WHAT YOU HAVE TO DO: Rewrite the records below as a numbered list, from the first line through the line containing "genus: Daucus", inclusive, leaving out any blank lines.

GIVEN DATA:
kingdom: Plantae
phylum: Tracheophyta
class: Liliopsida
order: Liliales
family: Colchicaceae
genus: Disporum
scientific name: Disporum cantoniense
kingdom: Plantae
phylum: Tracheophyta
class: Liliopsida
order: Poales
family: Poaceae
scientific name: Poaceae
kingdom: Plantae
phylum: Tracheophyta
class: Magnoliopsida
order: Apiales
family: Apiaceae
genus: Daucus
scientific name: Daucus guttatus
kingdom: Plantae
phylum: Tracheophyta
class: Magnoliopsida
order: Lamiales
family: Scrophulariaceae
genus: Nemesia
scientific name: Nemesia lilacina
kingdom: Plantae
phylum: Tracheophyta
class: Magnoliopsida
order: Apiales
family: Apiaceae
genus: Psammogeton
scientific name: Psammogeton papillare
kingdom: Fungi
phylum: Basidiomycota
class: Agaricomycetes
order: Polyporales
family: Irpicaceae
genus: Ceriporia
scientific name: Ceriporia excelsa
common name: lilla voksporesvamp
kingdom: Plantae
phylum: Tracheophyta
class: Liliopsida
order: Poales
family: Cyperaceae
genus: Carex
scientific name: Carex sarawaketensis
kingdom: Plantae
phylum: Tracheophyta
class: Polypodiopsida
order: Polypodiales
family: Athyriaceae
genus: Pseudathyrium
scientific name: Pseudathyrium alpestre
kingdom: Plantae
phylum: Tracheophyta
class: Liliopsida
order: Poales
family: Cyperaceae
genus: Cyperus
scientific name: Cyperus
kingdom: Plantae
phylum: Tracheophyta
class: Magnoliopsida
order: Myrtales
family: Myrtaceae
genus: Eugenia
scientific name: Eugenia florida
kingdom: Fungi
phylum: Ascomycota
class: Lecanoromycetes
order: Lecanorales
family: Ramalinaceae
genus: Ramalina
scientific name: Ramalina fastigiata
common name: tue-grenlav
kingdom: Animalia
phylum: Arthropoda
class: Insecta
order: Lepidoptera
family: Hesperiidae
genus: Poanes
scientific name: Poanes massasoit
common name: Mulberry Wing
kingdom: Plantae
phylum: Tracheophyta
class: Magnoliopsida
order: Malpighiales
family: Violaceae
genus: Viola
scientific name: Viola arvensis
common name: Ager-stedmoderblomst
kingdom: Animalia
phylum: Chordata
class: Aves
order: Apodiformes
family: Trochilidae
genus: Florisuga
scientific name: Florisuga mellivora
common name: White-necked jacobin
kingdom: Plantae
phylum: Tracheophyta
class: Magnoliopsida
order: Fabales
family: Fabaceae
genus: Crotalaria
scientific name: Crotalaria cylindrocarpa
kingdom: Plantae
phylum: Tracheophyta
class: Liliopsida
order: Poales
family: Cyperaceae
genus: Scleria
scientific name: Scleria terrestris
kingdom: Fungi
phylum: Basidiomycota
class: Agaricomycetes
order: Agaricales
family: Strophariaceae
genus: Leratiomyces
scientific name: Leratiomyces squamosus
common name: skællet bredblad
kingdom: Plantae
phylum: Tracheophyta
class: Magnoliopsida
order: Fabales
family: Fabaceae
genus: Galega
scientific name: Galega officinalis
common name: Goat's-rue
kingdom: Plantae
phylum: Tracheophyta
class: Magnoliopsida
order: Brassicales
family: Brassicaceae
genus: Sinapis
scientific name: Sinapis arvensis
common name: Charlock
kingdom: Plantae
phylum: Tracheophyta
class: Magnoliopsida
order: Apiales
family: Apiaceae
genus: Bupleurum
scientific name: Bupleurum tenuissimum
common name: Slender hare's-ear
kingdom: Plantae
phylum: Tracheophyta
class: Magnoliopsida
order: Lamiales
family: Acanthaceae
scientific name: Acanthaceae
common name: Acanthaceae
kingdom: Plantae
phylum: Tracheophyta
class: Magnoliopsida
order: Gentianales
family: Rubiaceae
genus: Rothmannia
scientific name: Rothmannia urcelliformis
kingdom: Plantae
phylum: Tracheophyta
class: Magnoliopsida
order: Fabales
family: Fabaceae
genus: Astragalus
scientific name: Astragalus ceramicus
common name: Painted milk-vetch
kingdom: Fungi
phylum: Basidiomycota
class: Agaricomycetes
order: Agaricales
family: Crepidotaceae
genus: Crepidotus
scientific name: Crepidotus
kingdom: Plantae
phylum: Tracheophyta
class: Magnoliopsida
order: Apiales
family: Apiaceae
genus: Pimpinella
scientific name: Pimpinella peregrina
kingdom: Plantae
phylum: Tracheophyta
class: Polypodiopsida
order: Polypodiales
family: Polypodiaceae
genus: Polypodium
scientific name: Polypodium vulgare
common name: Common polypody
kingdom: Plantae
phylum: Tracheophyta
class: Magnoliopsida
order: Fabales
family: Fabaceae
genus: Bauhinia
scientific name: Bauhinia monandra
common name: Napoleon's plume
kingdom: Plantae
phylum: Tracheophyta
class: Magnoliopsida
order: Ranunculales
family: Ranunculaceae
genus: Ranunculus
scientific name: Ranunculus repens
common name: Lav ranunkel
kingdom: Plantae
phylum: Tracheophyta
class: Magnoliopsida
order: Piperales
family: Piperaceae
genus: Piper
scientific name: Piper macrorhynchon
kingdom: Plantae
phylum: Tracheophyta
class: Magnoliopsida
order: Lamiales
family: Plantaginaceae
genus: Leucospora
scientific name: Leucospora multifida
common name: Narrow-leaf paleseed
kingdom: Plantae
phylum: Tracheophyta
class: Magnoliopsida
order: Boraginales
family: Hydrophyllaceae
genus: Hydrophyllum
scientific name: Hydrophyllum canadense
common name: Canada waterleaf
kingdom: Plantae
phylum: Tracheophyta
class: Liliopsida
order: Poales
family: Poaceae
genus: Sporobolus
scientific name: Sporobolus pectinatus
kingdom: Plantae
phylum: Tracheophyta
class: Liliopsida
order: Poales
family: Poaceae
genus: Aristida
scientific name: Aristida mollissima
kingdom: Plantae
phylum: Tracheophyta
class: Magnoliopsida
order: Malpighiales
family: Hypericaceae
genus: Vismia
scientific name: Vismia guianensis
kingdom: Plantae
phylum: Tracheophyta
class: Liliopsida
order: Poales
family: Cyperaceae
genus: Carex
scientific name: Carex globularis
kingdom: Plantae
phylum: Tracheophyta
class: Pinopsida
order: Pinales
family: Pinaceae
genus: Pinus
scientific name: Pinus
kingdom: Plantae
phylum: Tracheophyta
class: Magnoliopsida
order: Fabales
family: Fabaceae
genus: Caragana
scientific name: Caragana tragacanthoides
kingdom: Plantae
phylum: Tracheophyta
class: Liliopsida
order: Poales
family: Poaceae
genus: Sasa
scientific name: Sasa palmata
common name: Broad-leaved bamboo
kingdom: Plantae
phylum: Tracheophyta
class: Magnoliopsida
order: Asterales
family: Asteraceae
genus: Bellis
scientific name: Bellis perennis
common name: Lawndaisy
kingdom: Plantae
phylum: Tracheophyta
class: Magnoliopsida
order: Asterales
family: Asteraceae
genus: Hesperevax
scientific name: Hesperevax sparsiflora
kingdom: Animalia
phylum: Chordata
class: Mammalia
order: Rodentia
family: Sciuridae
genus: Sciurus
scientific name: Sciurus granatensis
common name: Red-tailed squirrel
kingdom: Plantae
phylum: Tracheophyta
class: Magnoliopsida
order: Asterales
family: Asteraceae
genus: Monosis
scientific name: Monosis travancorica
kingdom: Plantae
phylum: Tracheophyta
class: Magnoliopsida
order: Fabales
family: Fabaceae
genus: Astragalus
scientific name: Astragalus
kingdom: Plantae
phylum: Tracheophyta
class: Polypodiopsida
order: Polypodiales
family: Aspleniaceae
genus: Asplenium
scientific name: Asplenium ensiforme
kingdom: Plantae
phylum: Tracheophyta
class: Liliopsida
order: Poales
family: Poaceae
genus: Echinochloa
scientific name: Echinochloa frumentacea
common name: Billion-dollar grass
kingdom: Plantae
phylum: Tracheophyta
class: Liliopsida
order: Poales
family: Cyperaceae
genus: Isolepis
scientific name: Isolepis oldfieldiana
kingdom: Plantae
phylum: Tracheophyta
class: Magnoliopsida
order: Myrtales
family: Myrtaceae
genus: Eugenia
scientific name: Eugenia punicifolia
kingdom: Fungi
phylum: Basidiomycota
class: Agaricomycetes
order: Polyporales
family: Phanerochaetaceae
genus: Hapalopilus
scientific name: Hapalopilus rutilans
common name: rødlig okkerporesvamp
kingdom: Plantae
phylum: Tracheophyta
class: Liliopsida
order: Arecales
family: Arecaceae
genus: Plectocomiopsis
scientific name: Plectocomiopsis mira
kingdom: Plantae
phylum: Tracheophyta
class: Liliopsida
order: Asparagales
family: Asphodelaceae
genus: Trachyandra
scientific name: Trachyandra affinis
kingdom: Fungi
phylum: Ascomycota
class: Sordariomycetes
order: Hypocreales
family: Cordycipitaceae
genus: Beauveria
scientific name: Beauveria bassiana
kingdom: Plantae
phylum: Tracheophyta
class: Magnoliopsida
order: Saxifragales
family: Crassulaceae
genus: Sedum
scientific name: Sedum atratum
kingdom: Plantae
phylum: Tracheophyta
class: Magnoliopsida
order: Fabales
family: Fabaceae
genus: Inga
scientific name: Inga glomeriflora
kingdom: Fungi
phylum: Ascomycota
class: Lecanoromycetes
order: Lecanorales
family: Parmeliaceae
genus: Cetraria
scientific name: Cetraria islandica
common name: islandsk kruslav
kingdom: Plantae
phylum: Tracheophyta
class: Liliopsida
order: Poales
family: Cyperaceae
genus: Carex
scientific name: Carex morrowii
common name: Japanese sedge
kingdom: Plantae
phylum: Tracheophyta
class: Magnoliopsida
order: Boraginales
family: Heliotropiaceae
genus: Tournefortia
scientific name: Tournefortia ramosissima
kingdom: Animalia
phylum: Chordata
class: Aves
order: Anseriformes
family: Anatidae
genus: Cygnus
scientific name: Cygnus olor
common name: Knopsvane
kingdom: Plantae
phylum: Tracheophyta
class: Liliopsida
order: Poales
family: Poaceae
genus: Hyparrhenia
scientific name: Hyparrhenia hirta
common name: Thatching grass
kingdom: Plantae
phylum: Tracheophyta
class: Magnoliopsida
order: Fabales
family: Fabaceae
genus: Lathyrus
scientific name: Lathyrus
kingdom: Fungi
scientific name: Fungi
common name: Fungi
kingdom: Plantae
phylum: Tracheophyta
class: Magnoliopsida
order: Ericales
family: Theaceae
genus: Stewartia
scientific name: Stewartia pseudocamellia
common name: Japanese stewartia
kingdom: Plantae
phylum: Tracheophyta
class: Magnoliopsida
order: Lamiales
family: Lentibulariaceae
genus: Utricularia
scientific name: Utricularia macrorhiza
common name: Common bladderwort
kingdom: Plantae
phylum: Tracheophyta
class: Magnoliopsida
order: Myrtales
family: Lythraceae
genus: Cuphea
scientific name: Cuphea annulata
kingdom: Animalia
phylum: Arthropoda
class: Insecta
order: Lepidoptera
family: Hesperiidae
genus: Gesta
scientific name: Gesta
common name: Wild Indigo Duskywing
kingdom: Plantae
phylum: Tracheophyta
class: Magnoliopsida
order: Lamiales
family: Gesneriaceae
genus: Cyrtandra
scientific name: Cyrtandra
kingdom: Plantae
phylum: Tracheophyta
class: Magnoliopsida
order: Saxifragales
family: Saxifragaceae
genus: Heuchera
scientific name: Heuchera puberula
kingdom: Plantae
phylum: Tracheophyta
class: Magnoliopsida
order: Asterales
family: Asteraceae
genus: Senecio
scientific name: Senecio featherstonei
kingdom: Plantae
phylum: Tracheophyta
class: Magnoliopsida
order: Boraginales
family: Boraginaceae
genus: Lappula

EXPECTED ANSWER:
1. kingdom: Plantae
2. phylum: Tracheophyta
3. class: Liliopsida
4. order: Liliales
5. family: Colchicaceae
6. genus: Disporum
7. scientific name: Disporum cantoniense
8. kingdom: Plantae
9. phylum: Tracheophyta
10. class: Liliopsida
11. order: Poales
12. family: Poaceae
13. scientific name: Poaceae
14. kingdom: Plantae
15. phylum: Tracheophyta
16. class: Magnoliopsida
17. order: Apiales
18. family: Apiaceae
19. genus: Daucus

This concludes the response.